## Required work:
Filter these entries, keeping only lines that hold the word "give".
(Supplied data begins)
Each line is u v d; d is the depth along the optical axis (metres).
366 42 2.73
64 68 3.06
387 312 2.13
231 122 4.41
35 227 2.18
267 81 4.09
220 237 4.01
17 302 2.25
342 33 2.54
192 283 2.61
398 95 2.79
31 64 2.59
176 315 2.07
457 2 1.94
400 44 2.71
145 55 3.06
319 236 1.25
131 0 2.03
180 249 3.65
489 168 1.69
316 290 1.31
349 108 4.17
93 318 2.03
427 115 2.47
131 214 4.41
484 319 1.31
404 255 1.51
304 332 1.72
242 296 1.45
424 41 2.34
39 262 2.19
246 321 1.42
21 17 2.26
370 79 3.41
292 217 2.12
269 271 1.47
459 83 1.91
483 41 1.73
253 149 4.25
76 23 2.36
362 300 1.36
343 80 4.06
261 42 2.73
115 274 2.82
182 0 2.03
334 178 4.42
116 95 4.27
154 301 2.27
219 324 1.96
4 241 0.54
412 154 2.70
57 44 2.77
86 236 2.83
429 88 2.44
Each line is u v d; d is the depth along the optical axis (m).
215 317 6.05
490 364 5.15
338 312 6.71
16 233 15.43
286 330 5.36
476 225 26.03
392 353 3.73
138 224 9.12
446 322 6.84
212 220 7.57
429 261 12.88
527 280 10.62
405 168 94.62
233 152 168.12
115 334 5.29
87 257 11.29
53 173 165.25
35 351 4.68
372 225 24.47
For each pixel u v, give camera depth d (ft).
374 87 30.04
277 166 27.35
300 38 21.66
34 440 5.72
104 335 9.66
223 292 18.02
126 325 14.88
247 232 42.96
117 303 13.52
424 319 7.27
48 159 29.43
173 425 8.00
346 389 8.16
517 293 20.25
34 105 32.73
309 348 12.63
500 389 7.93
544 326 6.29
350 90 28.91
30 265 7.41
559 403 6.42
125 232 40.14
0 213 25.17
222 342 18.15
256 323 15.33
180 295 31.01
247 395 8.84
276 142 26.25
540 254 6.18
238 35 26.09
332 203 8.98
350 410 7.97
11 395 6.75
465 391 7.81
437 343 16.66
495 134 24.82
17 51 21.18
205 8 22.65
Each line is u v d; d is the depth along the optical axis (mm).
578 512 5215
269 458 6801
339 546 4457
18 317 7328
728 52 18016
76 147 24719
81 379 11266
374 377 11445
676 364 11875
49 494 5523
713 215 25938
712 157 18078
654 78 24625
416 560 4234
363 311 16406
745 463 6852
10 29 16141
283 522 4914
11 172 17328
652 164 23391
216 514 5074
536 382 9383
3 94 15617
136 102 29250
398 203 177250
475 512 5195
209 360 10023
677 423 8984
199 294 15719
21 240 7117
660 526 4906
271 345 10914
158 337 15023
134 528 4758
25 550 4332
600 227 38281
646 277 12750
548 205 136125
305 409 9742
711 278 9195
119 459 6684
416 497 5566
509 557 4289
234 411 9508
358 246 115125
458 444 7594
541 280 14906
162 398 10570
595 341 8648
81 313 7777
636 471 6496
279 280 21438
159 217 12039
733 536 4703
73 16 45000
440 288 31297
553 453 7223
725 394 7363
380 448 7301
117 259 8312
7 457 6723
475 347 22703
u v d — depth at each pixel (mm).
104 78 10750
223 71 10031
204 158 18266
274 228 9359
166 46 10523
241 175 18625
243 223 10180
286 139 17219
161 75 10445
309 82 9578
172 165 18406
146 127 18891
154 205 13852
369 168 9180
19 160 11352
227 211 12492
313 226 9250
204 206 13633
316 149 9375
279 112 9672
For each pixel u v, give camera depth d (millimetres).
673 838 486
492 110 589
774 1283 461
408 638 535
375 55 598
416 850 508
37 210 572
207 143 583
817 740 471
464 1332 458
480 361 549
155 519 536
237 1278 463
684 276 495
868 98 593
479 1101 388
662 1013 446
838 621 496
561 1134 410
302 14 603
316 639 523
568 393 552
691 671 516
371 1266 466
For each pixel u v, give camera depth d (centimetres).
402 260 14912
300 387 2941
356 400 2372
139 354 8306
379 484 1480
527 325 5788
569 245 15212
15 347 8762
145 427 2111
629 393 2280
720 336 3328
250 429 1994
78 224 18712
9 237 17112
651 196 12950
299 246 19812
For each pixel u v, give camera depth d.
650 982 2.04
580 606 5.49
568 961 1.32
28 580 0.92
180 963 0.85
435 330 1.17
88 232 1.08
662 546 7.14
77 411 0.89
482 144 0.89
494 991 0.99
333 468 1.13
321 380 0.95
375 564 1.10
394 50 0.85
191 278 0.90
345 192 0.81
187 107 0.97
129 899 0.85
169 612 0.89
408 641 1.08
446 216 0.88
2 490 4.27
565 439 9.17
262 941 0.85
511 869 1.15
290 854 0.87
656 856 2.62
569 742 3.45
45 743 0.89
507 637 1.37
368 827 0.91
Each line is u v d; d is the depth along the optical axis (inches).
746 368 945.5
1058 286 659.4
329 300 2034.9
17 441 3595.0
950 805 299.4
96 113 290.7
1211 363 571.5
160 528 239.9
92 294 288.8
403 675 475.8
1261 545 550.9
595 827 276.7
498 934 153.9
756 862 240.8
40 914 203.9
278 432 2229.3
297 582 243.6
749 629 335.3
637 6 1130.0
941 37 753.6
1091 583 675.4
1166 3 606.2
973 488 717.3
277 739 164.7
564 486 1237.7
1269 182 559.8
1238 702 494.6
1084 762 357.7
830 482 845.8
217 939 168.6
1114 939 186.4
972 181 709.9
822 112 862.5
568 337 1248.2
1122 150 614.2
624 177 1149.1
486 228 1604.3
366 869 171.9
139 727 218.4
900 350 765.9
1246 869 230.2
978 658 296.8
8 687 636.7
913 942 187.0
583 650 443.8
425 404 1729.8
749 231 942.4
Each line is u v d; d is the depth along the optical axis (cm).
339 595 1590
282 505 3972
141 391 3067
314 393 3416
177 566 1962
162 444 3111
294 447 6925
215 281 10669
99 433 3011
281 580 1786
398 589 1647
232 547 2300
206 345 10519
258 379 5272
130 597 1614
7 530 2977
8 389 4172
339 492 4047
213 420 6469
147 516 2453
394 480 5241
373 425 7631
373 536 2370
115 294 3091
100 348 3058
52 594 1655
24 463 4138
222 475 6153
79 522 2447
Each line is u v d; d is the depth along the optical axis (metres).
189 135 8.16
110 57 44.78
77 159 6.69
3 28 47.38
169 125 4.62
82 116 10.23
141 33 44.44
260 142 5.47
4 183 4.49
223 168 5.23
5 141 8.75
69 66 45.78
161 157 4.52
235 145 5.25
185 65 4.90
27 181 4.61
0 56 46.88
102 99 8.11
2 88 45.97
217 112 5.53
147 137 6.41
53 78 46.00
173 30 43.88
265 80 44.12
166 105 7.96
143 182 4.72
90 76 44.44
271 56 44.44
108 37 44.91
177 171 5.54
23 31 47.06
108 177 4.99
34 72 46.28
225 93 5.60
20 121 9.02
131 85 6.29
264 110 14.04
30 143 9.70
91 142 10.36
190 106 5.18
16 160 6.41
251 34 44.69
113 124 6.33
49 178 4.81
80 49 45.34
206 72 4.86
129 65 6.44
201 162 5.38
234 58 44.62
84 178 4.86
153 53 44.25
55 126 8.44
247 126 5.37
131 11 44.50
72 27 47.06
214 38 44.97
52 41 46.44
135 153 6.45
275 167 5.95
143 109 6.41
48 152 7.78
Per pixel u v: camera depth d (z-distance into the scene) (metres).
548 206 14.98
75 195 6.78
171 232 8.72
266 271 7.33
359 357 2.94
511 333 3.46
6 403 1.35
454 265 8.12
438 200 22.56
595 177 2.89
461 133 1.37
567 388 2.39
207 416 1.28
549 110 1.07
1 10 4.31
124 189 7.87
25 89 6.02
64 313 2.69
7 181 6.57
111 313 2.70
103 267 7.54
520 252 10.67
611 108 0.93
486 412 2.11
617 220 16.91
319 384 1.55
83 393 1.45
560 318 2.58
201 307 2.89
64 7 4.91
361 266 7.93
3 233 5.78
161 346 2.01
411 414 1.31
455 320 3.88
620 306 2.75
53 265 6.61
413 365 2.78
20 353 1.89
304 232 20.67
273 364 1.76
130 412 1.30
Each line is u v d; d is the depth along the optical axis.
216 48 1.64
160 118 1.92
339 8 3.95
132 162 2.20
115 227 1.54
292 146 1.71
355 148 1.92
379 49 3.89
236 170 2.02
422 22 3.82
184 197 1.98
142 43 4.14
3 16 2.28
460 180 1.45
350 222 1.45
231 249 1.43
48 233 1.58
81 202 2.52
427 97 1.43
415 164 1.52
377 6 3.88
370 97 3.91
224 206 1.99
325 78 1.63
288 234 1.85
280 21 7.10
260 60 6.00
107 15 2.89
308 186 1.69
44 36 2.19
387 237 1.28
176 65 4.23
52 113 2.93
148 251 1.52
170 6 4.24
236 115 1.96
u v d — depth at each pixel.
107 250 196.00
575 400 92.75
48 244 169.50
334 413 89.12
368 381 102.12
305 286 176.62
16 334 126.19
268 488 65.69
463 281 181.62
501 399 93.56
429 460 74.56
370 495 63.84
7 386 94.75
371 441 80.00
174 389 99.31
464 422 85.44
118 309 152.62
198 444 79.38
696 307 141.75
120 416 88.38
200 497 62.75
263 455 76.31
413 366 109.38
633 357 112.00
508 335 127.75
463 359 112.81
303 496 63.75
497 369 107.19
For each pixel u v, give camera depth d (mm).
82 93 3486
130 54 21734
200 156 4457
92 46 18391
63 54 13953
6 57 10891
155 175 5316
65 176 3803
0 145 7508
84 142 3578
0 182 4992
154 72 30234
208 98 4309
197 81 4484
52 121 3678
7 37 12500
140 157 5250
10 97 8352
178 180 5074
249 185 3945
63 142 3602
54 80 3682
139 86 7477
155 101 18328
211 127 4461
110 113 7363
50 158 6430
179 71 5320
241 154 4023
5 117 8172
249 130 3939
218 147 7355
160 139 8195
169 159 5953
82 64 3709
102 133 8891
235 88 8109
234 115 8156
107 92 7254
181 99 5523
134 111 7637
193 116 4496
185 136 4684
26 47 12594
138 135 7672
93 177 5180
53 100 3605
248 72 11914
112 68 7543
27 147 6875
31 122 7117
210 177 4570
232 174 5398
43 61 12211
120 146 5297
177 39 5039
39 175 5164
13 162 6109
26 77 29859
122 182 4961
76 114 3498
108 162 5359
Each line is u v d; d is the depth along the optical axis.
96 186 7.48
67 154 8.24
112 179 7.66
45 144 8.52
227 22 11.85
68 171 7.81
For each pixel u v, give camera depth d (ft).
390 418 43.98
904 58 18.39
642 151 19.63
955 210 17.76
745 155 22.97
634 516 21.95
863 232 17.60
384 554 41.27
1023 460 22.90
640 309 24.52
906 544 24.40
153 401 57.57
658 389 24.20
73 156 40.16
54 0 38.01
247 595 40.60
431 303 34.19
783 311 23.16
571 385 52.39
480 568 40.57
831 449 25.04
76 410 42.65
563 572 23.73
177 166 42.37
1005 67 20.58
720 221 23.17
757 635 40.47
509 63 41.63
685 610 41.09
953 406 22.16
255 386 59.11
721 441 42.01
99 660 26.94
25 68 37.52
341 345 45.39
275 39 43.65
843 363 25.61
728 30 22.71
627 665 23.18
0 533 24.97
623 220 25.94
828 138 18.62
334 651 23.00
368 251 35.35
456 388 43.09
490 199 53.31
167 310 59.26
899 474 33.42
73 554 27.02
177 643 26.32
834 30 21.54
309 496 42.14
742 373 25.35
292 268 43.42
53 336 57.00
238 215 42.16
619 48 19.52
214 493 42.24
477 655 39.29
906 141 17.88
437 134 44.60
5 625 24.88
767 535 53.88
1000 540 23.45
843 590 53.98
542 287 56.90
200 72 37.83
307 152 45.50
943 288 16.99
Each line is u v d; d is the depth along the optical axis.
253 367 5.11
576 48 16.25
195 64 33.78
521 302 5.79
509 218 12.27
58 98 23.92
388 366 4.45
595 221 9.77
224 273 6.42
(Supplied data ends)
## Output for this task:
For each pixel u v, give camera depth d (ft).
For each pixel u v, give camera depth d (millimetres).
For each pixel u v, give camera depth d (centimetres).
For each pixel u v, give camera depth d.
For each pixel u v, give camera depth d (mm).
For each pixel u v, give camera depth d (ft).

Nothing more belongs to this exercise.